■ **TEXTO DADO**:
A matemática não é uma Ciência positiva; pois o matemático mantém-se livre

para afirmar que A é B ou que A não é B, tendo como única obrigação, na

medida em que diz que A é B, de fazê-lo consistentemente. Mas a lógica

principia por ser uma Ciência positiva; desde que existem algumas coisas em

relação às quais o lógico não está livre para supor que elas são ou não são;

mas reconhece uma compulsão sobre si para afirmar uma e negar outra.34

Tal fato evidencia um elemento de alteridade no interior da Lógica e da

Filosofia e, portanto, concluímos que há de estar também no interior da Metafísica. A

Ciência Metafísica decorrerá da aceitação dos princípios Lógicos e das Verdades do

Ser, decorrendo daí que “a raiz de todo ser é o Uno; e na medida em que sujeito

diferentes têm um caráter comum, eles participam de um ser idêntico”35.

Para Peirce, a Metafísica é uma Ciência altamente abstrata, contudo se

encontra numa condição de deplorável atraso. Não por estar além da possibilidade de

cognição humana, e nem pelo próprio fato de ser ela uma Ciência abstrata, já que

quanto mais abstrata é uma Ciência, mais fácil ela se torna. Exemplo disto é a

Matemática que “é acentuadamente mais abstrata que a metafísica e certamente mais

desenvolvida que qualquer Ciência especial”36.

Na verdade, o que ocorre com a Metafísica é estar sendo ela

fundamentada em tipos de “fenômenos com os quais a experiência do homem está

tão saturada que ele, naturalmente, não lhes dá atenção particular”37 e, de forma

alguma, a qualquer dificuldade intrínseca a própria Ciência.

33 CP 2.168 34 CP 3.428, apud IBRI, p. 45 35 CP 1487 36 IBRI, Op. Cit., p. 47 37 Ibidem, p. 48

18

Tendo como objeto “estudar os aspectos mais gerais da realidade e dos

objetos reais”38 a Metafísica peirciana recorrerá a Jonh Duns Scotus que cunhou o

termo realidade, para designar aquele modo de ser que é independentemente de

qualquer subjetividade. Tendo Scotus como um dos alicerces de sua filosofia Peirce

nos diz que

Os objetos são divididos em ficções, sonhos etc., de um lado, e realidades,

de outro. Os primeiros são aqueles que existem apenas porque você, ou eu,

ou alguém os imagina, os últimos são aqueles que têm uma existência

independente da sua ou da minha mente, ou de qualquer número de pessoas.

O real é aquilo que não é o que eventualmente dele pensamos, mas que

permanece não afetado pelo que possamos dele pensar.39

Nota-se aqui aquele elemento de alteridade no interior da Metafísica. Aquilo

que é real é por si próprio, não necessitando que seja pensado ou percebido,

constituindo-se num não-ego, num elemento de alteridade. De forma oposta, os

objetos não reais constituídos pela imaginação ou inconsciente humano não possuem

força compulsiva para a consciência. Não são possuidores de exterioridade e,

consequentemente, não se constituem como um segundo que insiste contra a própria

consciência.

■ **INSTRUÇÕES DAS TAREFAS**:
1. Segundo o texto, em que condição se encontra a Metafísica para Peirce?
2. Reescreva o trecho do texto de "desenvolvida que qualquer" até "a própria Ciência.", inclusive, trocando "experiência" por "vivência".
Os dados não têm papel algum aqui.

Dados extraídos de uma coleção
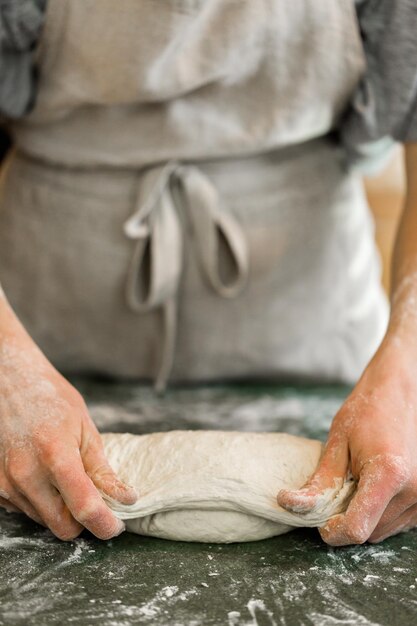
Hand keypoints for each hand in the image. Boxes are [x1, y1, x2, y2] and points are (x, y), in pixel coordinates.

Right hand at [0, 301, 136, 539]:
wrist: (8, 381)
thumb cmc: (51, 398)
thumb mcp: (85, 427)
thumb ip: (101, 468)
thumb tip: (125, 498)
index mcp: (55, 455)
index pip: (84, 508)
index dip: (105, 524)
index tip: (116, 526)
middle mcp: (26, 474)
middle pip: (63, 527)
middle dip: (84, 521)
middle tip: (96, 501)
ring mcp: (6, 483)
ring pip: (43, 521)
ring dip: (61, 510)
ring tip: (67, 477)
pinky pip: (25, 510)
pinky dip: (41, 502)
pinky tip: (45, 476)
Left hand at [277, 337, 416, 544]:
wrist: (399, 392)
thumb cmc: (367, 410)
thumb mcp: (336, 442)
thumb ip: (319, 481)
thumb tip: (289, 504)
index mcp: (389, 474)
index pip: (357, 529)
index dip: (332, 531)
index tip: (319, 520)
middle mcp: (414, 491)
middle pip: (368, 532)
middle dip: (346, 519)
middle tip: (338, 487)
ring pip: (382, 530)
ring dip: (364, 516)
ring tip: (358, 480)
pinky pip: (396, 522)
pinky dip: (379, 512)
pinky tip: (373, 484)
==
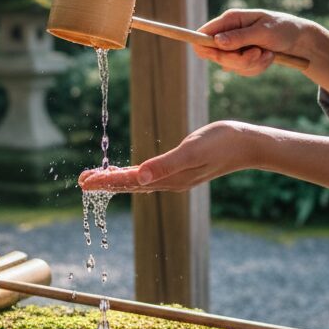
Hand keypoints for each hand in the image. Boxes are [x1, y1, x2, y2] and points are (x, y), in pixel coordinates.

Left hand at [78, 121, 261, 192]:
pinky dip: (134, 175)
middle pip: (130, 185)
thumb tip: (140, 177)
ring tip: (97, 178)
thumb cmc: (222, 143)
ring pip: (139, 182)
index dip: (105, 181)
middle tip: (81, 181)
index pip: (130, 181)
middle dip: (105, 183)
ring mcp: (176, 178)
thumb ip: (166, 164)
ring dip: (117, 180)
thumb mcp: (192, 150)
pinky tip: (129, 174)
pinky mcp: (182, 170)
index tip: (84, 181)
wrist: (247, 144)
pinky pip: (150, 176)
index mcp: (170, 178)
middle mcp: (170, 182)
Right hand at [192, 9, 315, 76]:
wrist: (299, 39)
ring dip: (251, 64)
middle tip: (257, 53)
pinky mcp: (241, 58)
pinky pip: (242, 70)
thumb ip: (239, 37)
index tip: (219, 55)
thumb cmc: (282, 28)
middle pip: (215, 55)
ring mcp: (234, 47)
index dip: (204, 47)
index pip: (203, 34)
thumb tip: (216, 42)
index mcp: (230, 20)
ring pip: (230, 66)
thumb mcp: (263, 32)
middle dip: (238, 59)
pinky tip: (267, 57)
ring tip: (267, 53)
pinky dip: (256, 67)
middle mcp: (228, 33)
* * *
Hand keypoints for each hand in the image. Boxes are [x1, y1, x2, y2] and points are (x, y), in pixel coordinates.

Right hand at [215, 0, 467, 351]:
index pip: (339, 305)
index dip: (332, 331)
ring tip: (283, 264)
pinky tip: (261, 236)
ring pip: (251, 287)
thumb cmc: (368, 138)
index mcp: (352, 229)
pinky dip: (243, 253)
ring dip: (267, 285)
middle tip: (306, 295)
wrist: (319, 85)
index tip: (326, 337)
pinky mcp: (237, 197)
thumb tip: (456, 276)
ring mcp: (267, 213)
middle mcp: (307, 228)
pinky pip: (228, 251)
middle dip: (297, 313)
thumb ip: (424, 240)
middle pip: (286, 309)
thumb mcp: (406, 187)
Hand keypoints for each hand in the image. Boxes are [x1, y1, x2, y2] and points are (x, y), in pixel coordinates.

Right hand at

■ **RESPOSTAS POR TAREFA**:
1. Numa condição de deplorável atraso.

2.
desenvolvida que qualquer Ciência especial”36.

Na verdade, o que ocorre com a Metafísica é estar sendo ela

fundamentada em tipos de “fenômenos com os quais a vivência do homem está

tão saturada que ele, naturalmente, não lhes dá atenção particular”37 e, de forma

alguma, a qualquer dificuldade intrínseca a própria Ciência.